Large legs allow you to skate faster and shoot the puck harder.
A quick glance at elite hockey players and you'll immediately notice their muscular thighs and hips. Muscular legs are beneficial because they help to explosively move about the ice. Your leg muscles will increase in size when placed under a level of stress that causes them to become overloaded. Although hockey does provide an adequate amount of stress, advanced hockey players will often adapt and need to incorporate additional weight training and plyometrics to continue to build explosive power in their legs.

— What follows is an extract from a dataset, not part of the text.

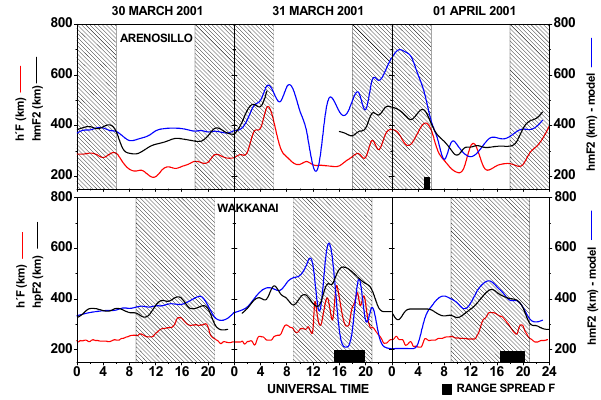
Figure 4a Fig. 4a. Same as in Fig. 2a, but for mid-latitude stations El Arenosillo and Wakkanai.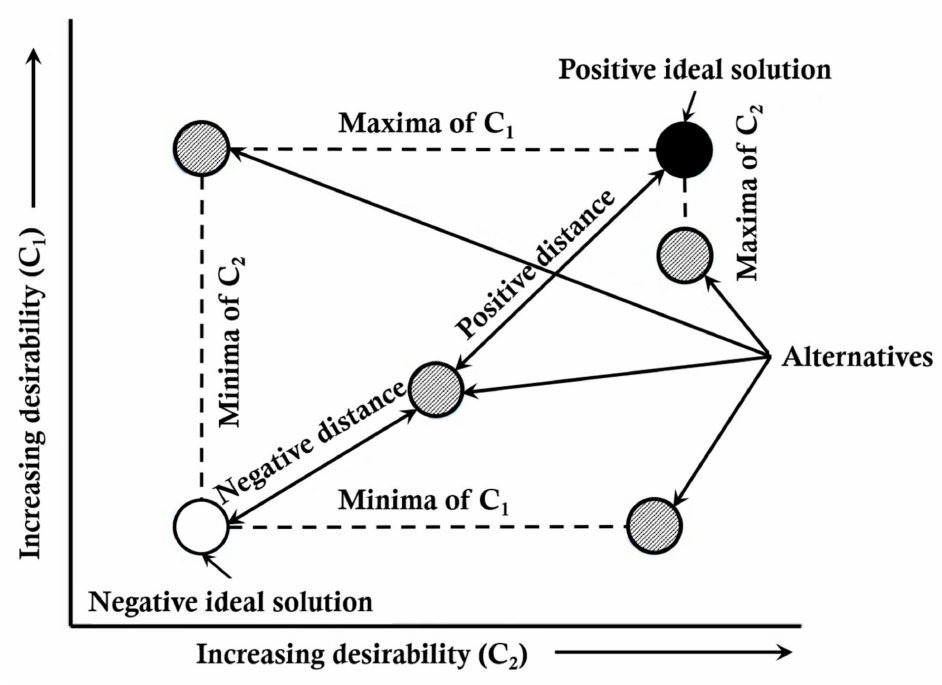
Figure 4. TOPSIS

Causes of Muscle Size Increases
In order for hockey to elicit leg muscle increases, the sport has got to provide enough stress to break down and damage your muscle fibers. When this occurs, the muscles heal back and simultaneously increase in size. The intensity and volume of hockey is often adequate for breaking down the muscle fibers and thus causing an increase in leg and hip muscle size in novice and average players. Although muscle-building is commonly attributed to high-volume weight-training workouts, according to Pete McCall of the American Council on Exercise, recent research suggests exercises that involve moving in a variety of directions and at different velocities, such as the demands of hockey, are the best way to recruit more muscle fibers and thus bring about muscle size gains.
For Advanced Hockey Athletes
Although hockey players will initially see increases in leg and hip size, the muscles will adapt and eventually reach a plateau. The stress from hockey no longer overloads the leg muscles. Advanced and long-term hockey players whose legs have adapted to the stress of playing hockey will often need to incorporate additional training methods to see further muscle gains. Additional training with the intent of bringing about further muscle-size gains means there's a greater potential for more speed and explosiveness on the ice.

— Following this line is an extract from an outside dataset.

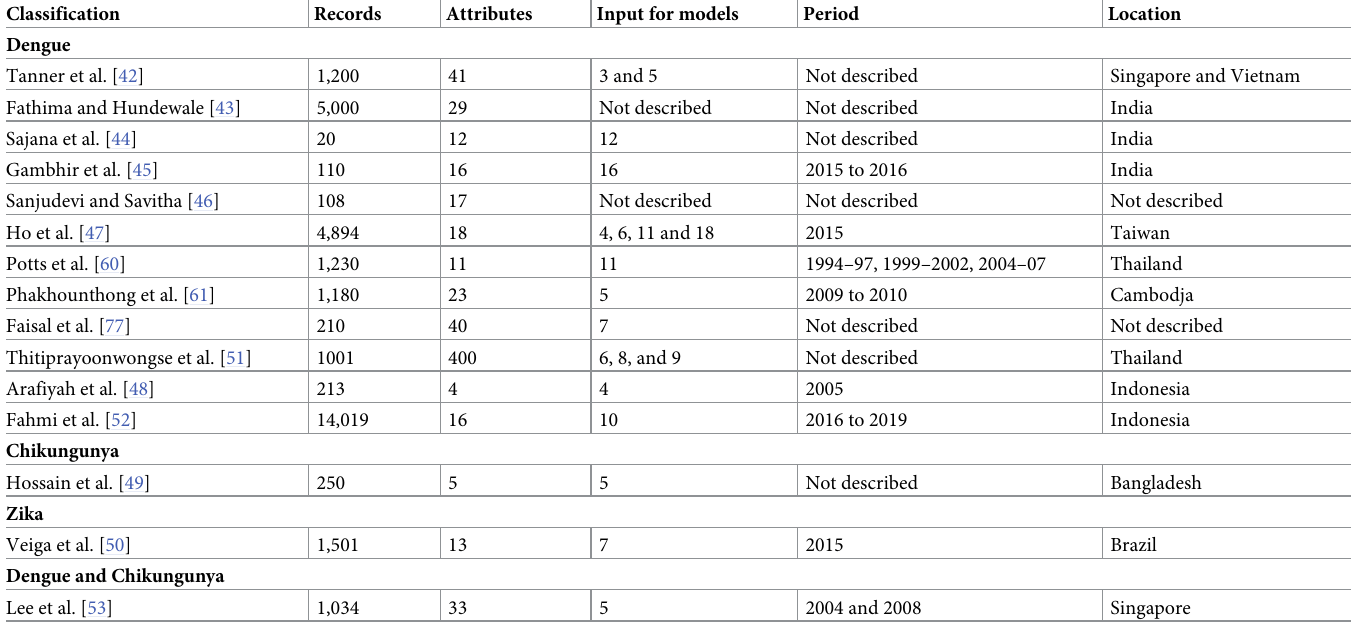
Table 2. Characteristics of the data sets used to evaluate Machine Learning and Deep Learning models for arboviral diseases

If you're interested in further building size and power in your legs, incorporate additional weight-training and explosive-exercise workouts. Certified strength and conditioning specialist Eric MacLean recommends that hockey players participate in a training regimen specifically designed to bring about muscle size gains during the offseason. A workout designed to bring about muscle mass includes completing three to five weight-training exercises per muscle group, with each exercise being completed for four to five sets of eight to 10 reps.
Genetic Causes of Bigger Muscles
How big your leg muscles get partly depends on your physical activity, but also on your genetic makeup. Everyone possesses two types of muscle fibers, but the proportion of those two types varies between individuals and is dictated by genetics. Type I, slow-twitch fibers are responsible for handling slower, endurance activities and offer a leaner appearance. Type II, fast-twitch fibers are larger and are able to perform explosive, maximal-force contractions like those that are required when playing hockey. Those who possess a greater proportion of Type II fibers will naturally have a more muscular appearance. Because of the performance advantage of having greater numbers of larger, Type II fibers, athletes with muscular legs are often attracted to explosive sports such as hockey.